*Task objective*
Down to the final line, print the records again exactly.
BEGIN Data for review
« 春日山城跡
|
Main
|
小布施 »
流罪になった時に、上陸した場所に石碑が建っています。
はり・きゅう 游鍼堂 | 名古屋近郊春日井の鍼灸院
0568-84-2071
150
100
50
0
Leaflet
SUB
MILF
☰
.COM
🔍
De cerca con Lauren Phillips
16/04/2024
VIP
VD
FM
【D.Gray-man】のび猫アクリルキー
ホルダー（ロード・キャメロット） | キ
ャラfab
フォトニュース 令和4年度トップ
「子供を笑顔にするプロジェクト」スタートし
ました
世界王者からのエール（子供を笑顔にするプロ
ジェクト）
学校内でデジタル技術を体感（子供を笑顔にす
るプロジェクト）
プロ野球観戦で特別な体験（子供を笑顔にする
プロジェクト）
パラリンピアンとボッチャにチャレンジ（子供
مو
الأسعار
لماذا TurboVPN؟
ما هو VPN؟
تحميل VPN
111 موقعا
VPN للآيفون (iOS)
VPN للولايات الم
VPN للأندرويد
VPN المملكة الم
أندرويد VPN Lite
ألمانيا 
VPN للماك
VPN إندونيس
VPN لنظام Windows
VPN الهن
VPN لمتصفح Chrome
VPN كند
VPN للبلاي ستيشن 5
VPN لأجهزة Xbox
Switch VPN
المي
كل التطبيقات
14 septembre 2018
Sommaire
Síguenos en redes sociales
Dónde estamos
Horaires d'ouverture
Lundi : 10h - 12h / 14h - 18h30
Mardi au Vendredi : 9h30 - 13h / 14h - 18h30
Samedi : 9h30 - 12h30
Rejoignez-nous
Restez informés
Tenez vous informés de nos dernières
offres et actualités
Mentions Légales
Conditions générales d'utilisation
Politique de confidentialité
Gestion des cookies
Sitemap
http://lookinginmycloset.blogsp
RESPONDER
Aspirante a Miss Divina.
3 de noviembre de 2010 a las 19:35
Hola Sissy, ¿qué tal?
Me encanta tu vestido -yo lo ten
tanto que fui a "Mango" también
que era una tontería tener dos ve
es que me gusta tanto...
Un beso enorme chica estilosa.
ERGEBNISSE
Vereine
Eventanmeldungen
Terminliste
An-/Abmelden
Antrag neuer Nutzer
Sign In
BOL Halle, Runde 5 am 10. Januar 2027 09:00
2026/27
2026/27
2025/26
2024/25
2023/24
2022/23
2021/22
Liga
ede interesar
END Data for review
*Task output*
« 春日山城跡
|
Main
|
小布施 »
流罪になった時に、上陸した場所に石碑が建っています。
はり・きゅう 游鍼堂 | 名古屋近郊春日井の鍼灸院
0568-84-2071
150
100
50
0
Leaflet
SUB
MILF
☰
.COM
🔍
De cerca con Lauren Phillips
16/04/2024
VIP
VD
FM
【D.Gray-man】のび猫アクリルキー
ホルダー（ロード・キャメロット） | キ
ャラfab
フォトニュース 令和4年度トップ
「子供を笑顔にするプロジェクト」スタートし
ました
世界王者からのエール（子供を笑顔にするプロ
ジェクト）
学校内でデジタル技術を体感（子供を笑顔にす
るプロジェクト）
プロ野球観戦で特別な体験（子供を笑顔にする
プロジェクト）
パラリンピアンとボッチャにチャレンジ（子供
مو
الأسعار
لماذا TurboVPN؟
ما هو VPN؟
تحميل VPN
111 موقعا
VPN للآيفون (iOS)
VPN للولايات الم
VPN للأندرويد
VPN المملكة الم
أندرويد VPN Lite
ألمانيا 
VPN للماك
VPN إندونيس
VPN لنظام Windows
VPN الهن
VPN لمتصفح Chrome
VPN كند
VPN للبلاي ستيشن 5
VPN لأجهزة Xbox
Switch VPN
المي
كل التطبيقات
14 septembre 2018
Sommaire
Síguenos en redes sociales
Dónde estamos
Horaires d'ouverture
Lundi : 10h - 12h / 14h - 18h30
Mardi au Vendredi : 9h30 - 13h / 14h - 18h30
Samedi : 9h30 - 12h30
Rejoignez-nous
Restez informés
Tenez vous informés de nos dernières
offres et actualités
Mentions Légales
Conditions générales d'utilisation
Politique de confidentialité
Gestion des cookies
Sitemap
http://lookinginmycloset.blogsp
RESPONDER
Aspirante a Miss Divina.
3 de noviembre de 2010 a las 19:35
Hola Sissy, ¿qué tal?
Me encanta tu vestido -yo lo ten
tanto que fui a "Mango" también
que era una tontería tener dos ve
es que me gusta tanto...
Un beso enorme chica estilosa.
ERGEBNISSE
Vereine
Eventanmeldungen
Terminliste
An-/Abmelden
Antrag neuer Nutzer
Sign In
BOL Halle, Runde 5 am 10. Januar 2027 09:00
2026/27
2026/27
2025/26
2024/25
2023/24
2022/23
2021/22
Liga
ede interesar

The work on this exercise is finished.